* TRY IT
Somewhere below is a line with "July 29, 2022 One of Us" and, later, a line with "times to fix"; repeat those two lines and all the lines between them, exactly as they are.

[Collection entries]
_ _ _ _ _ _ _
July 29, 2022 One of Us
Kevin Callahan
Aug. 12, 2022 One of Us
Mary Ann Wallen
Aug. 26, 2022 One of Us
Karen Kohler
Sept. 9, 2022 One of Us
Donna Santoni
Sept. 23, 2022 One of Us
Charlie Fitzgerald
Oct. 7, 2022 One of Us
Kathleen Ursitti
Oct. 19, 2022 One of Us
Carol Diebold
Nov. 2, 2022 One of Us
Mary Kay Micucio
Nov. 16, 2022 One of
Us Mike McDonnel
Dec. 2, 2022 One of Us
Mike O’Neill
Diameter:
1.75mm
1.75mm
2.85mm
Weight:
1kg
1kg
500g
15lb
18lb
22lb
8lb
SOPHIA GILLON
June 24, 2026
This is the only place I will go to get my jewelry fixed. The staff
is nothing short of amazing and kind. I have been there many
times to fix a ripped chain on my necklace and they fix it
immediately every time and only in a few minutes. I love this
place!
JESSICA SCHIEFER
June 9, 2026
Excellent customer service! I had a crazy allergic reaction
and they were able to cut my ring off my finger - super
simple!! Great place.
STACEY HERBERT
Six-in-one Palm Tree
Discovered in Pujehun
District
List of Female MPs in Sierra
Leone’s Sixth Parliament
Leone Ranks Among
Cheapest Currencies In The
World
_ _ _ _ _ _ _
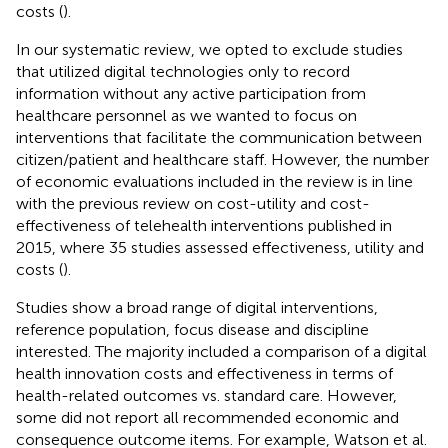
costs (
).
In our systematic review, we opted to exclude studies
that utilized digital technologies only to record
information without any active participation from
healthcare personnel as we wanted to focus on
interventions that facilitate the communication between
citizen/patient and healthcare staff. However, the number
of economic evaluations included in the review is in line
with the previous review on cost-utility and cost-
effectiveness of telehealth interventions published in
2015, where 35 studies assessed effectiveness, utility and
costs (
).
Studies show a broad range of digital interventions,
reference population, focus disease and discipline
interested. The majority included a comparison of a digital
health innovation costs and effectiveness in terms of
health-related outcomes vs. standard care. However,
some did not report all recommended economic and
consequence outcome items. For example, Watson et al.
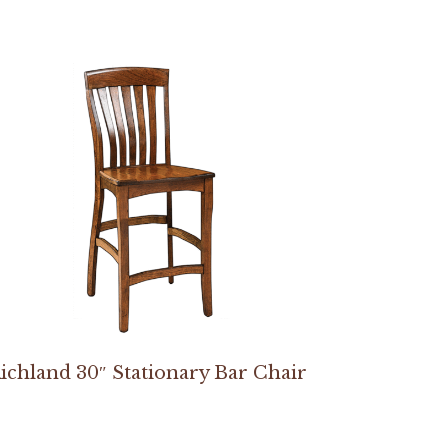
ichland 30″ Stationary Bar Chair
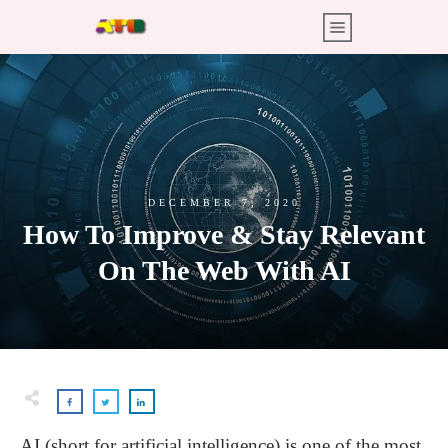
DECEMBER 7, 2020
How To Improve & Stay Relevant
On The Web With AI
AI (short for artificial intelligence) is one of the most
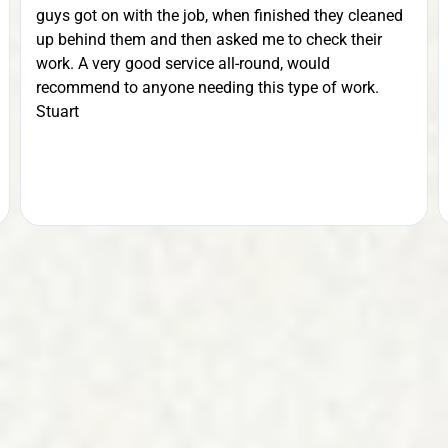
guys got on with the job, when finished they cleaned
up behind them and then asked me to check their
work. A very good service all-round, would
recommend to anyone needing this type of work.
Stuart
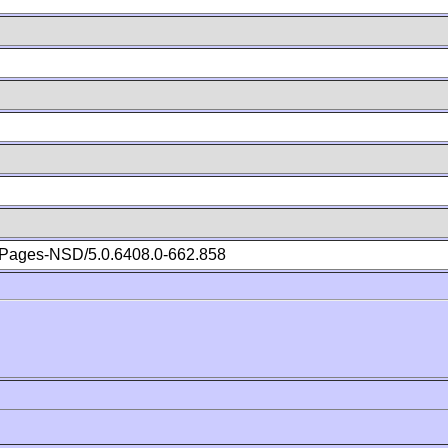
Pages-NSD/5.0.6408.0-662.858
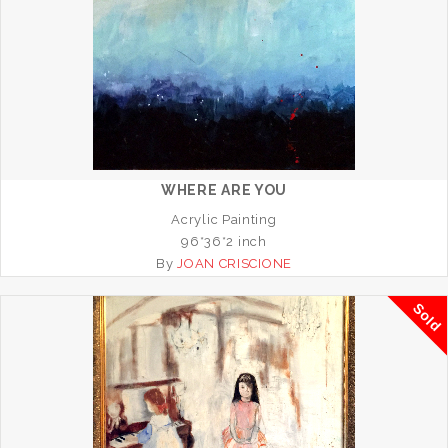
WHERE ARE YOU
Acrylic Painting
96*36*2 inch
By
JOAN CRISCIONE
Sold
_ _ _ _ _ _ _
* WRITTEN SOLUTION
July 29, 2022 One of Us
Kevin Callahan
Aug. 12, 2022 One of Us
Mary Ann Wallen
Aug. 26, 2022 One of Us
Karen Kohler
Sept. 9, 2022 One of Us
Donna Santoni
Sept. 23, 2022 One of Us
Charlie Fitzgerald
Oct. 7, 2022 One of Us
Kathleen Ursitti
Oct. 19, 2022 One of Us
Carol Diebold
Nov. 2, 2022 One of Us
Mary Kay Micucio
Nov. 16, 2022 One of
Us Mike McDonnel
Dec. 2, 2022 One of Us
Mike O’Neill
Diameter:
1.75mm
1.75mm
2.85mm
Weight:
1kg
1kg
500g
15lb
18lb
22lb
8lb
SOPHIA GILLON
June 24, 2026
This is the only place I will go to get my jewelry fixed. The staff
is nothing short of amazing and kind. I have been there many
times to fix a ripped chain on my necklace and they fix it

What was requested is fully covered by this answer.